Helmets clicked on.
The engine revved.
My hands are tightly wrapped around Josh’s belt.
The open road before us.
Only 130 kilometers to go…
The drive from Chiang Mai to Pai is a popular 3+ hour trip through the mountains. Planning this drive as your next day trip is only for the
stupid ambitious. It is for those who are willing to spend 6+ hours driving in order to see breathtaking sights of rolling mountain ranges and enjoy walking through a hippie town full of personality. If you have the time I would suggest spending a few days here to discover Pai for yourself and give your bum a break from the bike.
If you want to make the drive along 1095 to Pai there are a couple of options available to you via bus, mini van or motorbike. Of course the latter is our choice of transportation! I have heard of many travelers riding motorbikes around southeast Asia for months, and figured if they could do it for days on end I could last one day. Before I tell you the where’s and how’s and show you photos of the beautiful scenery I’ll share with you how the story ended: with a bruised bum. I am writing to you with a new respect for all bicycle and motorbike travelers alike. The fact that they can sit on the bike for hours on end and still sit normal in regular chairs says a lot about their stamina and my lack thereof.
The ride from Chiang Mai to Pai was truly was one of the best day trips we have taken in Thailand! You should start early in the morning, as the drive is at least 3 hours each way. Stopping to take photos, grab a bite to eat, get gas or any other unplanned stop will add more time. We had our bike delivered at 8 am (which may mean 8:30 Thai time) and finally got on the road around 9. Make sure to check your bike before you drive off, fill your gas tank and get your camera ready to take fabulous photos.
When you read about this ride elsewhere you might get scared off, a lot of the advertisements promote the curvy roads and how a few people on your bus will get sick. There is even signage along the way for what appears to be “barf-stations”. Yes, the road is extremely curvy and I can see how if on a big bus, riders could get sick, but while on the motorbike neither of us felt sick at all during the trip. My driver (Josh) did a great job of taking the curves at the right speed. Bring extra water and when you stop to take photos make sure to keep hydrated. On the bike you are constantly in the sun and because of the driving you may not realize how quickly you become dehydrated.
Rules of the Road:
- Let trucks/cars pass, they are bigger than you
- Don’t be a dare-devil and try to go to fast on the roads, there are many hairpin turns
- Always wear your helmet
- Carry your international drivers license on you, in case you get stopped by the police
- Don’t have your first motorbike experience on this drive, spend time getting comfortable before you take on 1095
When you make this drive expect to run out of gas. Pay close attention to your tank, most motorbikes don’t always give the most accurate picture of how much gas you have. Your last gas station will be about an hour into your drive and from there until you reach Pai you are on your own. We got lucky and found a gasoline stop in a small town, but without this stop we would have been stranded roadside. Expect to pay a bit more when you stop outside of a gas station, we only put in a liter, enough to get us to Pai, where we could refill. Also, on the way back prepare to run out of gas again. Refill right before you leave Pai and you’ll have enough to get you to the next gas station on 107.
The views are spectacular. Every curve unveils a new mountain range, endless greenery (mixed with a bit of brown if you come at the end of hot season like we did) or small town waiting to be visited. The three hours go by quickly since your eyes are always darting to the next curve or pothole.

■ ■ ■

# JOB A
Summarize the text on the Chiang Mai to Pai motorbike ride in three sentences.
# JOB B
Pick up the text on the Chiang Mai to Pai motorbike ride right after its final sentence and keep writing it.
The listing comes from a separate source and has no connection to the text on the Chiang Mai to Pai motorbike ride.

■ ■ ■

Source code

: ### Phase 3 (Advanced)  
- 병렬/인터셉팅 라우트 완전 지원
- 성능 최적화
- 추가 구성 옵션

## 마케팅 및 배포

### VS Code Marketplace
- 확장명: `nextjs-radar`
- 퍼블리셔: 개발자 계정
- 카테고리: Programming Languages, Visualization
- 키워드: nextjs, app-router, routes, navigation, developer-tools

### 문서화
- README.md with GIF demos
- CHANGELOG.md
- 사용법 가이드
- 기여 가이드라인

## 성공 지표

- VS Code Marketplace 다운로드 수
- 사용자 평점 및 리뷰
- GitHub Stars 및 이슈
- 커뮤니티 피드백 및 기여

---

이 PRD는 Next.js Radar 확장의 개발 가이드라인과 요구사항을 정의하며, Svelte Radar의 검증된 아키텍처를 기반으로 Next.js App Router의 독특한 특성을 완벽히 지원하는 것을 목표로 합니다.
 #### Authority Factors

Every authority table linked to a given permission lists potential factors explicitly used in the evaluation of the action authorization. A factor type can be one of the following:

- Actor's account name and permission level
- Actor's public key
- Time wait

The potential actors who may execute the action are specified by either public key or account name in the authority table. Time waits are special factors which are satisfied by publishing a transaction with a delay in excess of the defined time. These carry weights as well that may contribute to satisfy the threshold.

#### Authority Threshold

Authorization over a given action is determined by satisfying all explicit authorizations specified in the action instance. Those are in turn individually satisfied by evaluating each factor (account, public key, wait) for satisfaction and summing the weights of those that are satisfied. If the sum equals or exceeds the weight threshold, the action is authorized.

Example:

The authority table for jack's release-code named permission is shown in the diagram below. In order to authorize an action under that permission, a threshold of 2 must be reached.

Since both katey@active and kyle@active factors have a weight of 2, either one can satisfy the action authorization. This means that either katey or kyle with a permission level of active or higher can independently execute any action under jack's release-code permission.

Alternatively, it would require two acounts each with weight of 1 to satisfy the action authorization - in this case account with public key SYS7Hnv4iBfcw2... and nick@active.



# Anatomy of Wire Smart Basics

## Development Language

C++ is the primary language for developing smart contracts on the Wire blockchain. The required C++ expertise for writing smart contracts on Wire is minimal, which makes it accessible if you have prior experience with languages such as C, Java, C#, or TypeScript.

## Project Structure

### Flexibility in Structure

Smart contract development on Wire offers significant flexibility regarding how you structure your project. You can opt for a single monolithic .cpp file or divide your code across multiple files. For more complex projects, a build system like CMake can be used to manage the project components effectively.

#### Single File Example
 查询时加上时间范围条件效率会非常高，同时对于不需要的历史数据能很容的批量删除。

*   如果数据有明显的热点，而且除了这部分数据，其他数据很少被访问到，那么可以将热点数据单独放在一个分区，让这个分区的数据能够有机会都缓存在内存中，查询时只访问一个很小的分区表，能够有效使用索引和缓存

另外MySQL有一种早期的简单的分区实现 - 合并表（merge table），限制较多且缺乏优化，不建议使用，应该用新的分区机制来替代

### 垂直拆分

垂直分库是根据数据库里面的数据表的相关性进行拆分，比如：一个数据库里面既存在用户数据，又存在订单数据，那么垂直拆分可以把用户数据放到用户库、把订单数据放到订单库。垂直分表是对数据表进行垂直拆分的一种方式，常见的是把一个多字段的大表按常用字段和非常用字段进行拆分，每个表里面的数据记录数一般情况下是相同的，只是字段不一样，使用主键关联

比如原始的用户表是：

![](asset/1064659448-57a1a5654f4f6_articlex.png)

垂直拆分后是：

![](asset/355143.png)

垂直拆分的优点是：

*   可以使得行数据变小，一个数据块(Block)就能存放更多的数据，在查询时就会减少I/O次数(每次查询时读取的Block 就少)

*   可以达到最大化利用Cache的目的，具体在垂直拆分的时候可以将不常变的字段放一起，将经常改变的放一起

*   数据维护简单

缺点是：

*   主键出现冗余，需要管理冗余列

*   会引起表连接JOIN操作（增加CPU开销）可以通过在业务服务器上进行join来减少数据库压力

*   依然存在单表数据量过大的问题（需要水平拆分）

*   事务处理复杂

■ ■ ■

# TASK RESPONSE A
The drive from Chiang Mai to Pai along 1095 is a popular trip through the mountains, taking at least three hours each way, and the writer and Josh made it by motorbike as a day trip that ended with a bruised bum. The road is extremely curvy, but neither of them felt sick on the bike, and the writer advises starting early, staying hydrated, following rules such as wearing a helmet and letting trucks and cars pass, and watching the gas tank, since the last gas station is about an hour into the drive. The views are spectacular, with every curve revealing a new mountain range, endless greenery or a small town.

# TASK RESPONSE B
Once in Pai, park your bike and walk around. At this point in your day your butt is most likely sore, close to numb. Pai has its share of street vendors selling sugary fruit juice, spicy papaya salad and fried bananas. Each café shop has a different vibe catering to the laid back crowd of Pai. Once we felt like sitting again we grabbed some curry noodles and fried rice at a corner restaurant and picked up some mango sticky rice. The sweetness of the mango in Thailand is enough for me, the sweet sticky rice and coconut cream poured over the dish is all unnecessary, but appreciated icing on the cake.
After lunch and a short walk around the town, we got back on our motorbike and left with enough time to make it back to Chiang Mai before sunset. Since we were only renting the bike for one day, we wanted to explore outside the old city. We didn’t spend time seeing the sights around Pai such as: Pai Canyon, Pai River, the Chinese Village and Mae Yen Waterfall, we will leave that for our next trip when we have more than a few hours. You might ask if it was worth it. A 3 hour drive up and down mountain ranges to eat lunch and sip on a fruit smoothie, only to return 3 hours that day with a bruised bum. It was absolutely worth it, even if we hadn’t stopped in Pai, it was the adventure of the drive.
We stayed at Elliebum Guesthouse and the owner Gade was great at helping us rent a sturdy motorbike to make it up the steep climbs in the mountains. We have heard horror stories of bikes that aren’t powered enough to make it through the drive or simply are old and fall apart along the way. After our flat tire in Bali we are extra careful who we rent our bikes from. Expect to pay around 250 baht per day for a good bike in Chiang Mai.
Directions: From Chiang Mai old city take the north exit out on and head north on 107. Follow the signs for Mae Rim and then the signs for Pai. After about an hour you will see a sign for 1095 (Pai), turn left and follow 1095 all the way to Pai.
Good luck on your trip! Contact us if you have any questions we are glad to help!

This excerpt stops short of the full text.